Suddenly tents and flags expanded and reached toward her, and a moment later, she was swallowed. Wherever she was now was loud, blinding, filled with people and exotic shops. Strong smells of trash and spices emanated from the doors of buildings, the pavement. There were groups of children playing on the sidewalk. Was she in Africa? Maybe this was China, Egypt. There were people everywhere, hustling around, in a hurry. Busy, determined people from no country and from every country.

The sun, straight above, tracked her without mercy. Her heartbeat was loud. It was as loud a sound as Jared’s heart monitor. But she realized the pulsating came from outside her body, like the rhythmic throb of a distant drumbeat. As the crowd became more dense and determined, she found herself carried by it. Her movements became easier, she was no longer one but part of a human wave made up of entire families. There were women covered in burkas pushing strollers, and babies with dark hair and skin like golden silk. Everywhere, excited children were running and calling to each other. Men walked in groups, some with turbans, some kippas, all gesticulated, waving their hands, and speaking loudly to each other in strange languages. There were women in saris, women in miniskirts, women who carried young children and large totes.

No one paid attention to Althea, as always. So she made herself one with the crowd without intention or thought other than to get to water. Suddenly, she was right under the flags and colorful awnings, engulfed in the scents of exotic food, grilled meats, spices, mint. There were perfumes too, musk, patchouli. A market? The drumbeat became more insistent as new instruments joined in the rhythmic melody of Arabic music that grew louder and more exuberant as she approached. There were piles of fruit, huge legs of lamb turning on skewers with blades like swords, their juices oozing out over the flames that licked them, vegetable stews cooking in immense pots. Men and women waited in line to be served. She recognized couscous. Annie had served it once and she had not dared taste it at the time. But today she would. She would wait in line and be served steaming couscous, and maybe one of the thin spicy sausages. But before she could get closer to the food stands the crowd carried her away, toward an area of vibrant color: rugs, gold, jewels, beads, and Indian fabrics, piles of it, caressed by a woman in a sari, so green and vivid it was fluorescent. The woman’s wrinkled hands like leather on silk. Everywhere, there were children with cotton candy in their hands darting around their mothers like flashes of lights. An old man was setting up copper pots, pans, and jars, all gleaming in the light, and smiled broadly at her, the porcelain white smile against his dark face. He told her something, something she did not understand. She wanted to stop moving but her body was in motion, her body had someplace to go; her body that wanted water or food but knew only how
not
to eat and drink. She did not feel in control of her senses. She could smell, and see with such delicious and heartbreaking clarity despite her thirst, hunger and exhaustion. Her senses had expanded in wild surges. Everything she saw and smelled and touched was intensified, magnified. A knobby man with slick hair was holding a voluptuous woman, his thin arms around her bare waist. Her skin was made of melted chocolate. Althea loved that beautiful skin, she who had never noticed skin before, hers or anyone else’s. But already the couple had disappeared.

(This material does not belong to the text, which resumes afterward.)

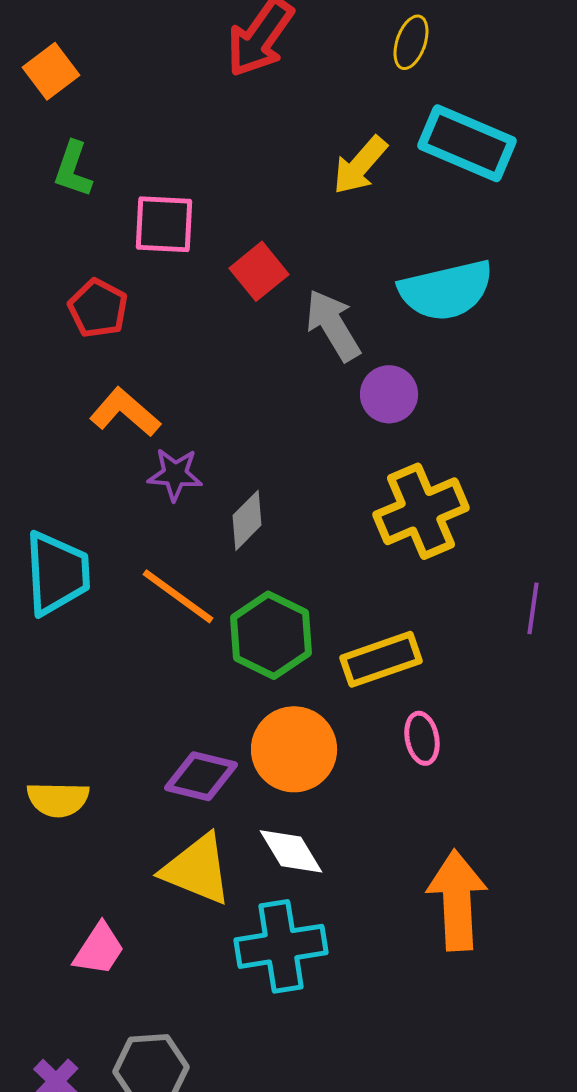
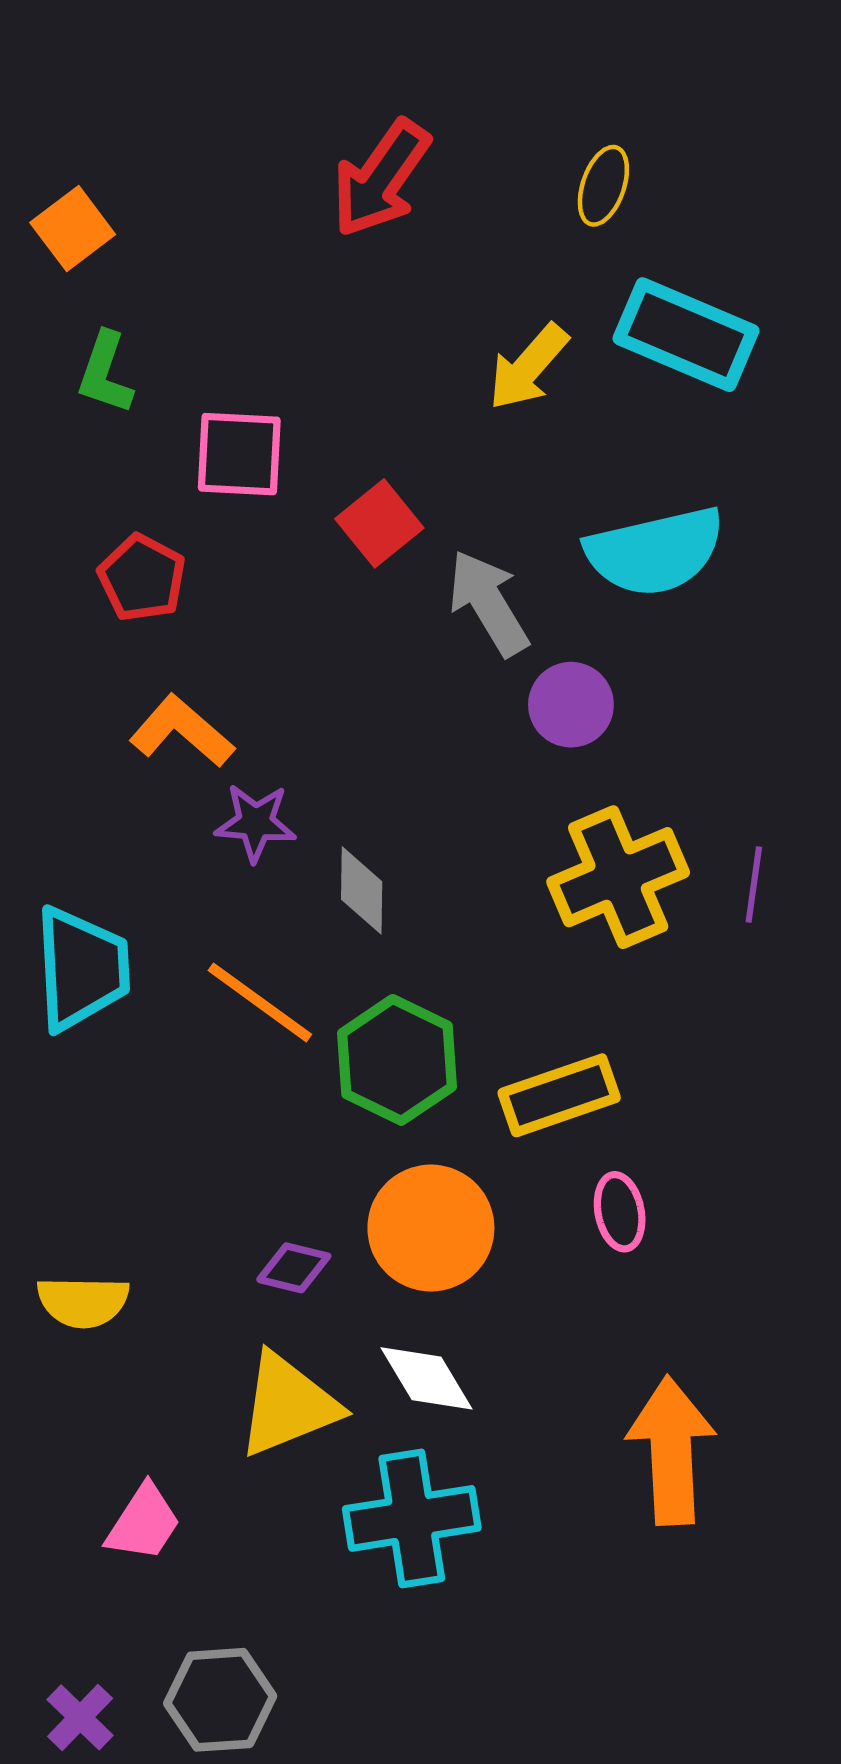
gray diamond: (247, 520) -> (362, 890), turned -44
purple line: (533, 608) -> (754, 885), moved
purple diamond: (201, 776) -> (294, 1268), size x0.7
yellow triangle: (197, 869) -> (288, 1405), turned -44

A small man in a dark suit walked toward her holding a sandwich. As he walked, he bit into the overflowing sandwich, juices dripped onto the ground—a disgusting sight, a fascinating sight. Althea wanted to tear the sandwich out of the man’s hand. Food was everywhere again; Kebabs folded in pita bread. A fruit salad a woman cut before her eyes, her wet hands holding peaches and splitting them into chunks. Lemonade, the lemons dancing with ice cubes. Her head spun. This was the throbbing life that had been accessible to the rest of humanity all along. It did exist. It was real. And she did not need to be with Jared to experience it. And she liked it, yes, she wanted it. She wanted to touch it and be touched by it. She wanted to taste and feel. She wanted to bask in the immense sensuality of being alive; she wanted to learn how to make it happen to her every day like it was happening now.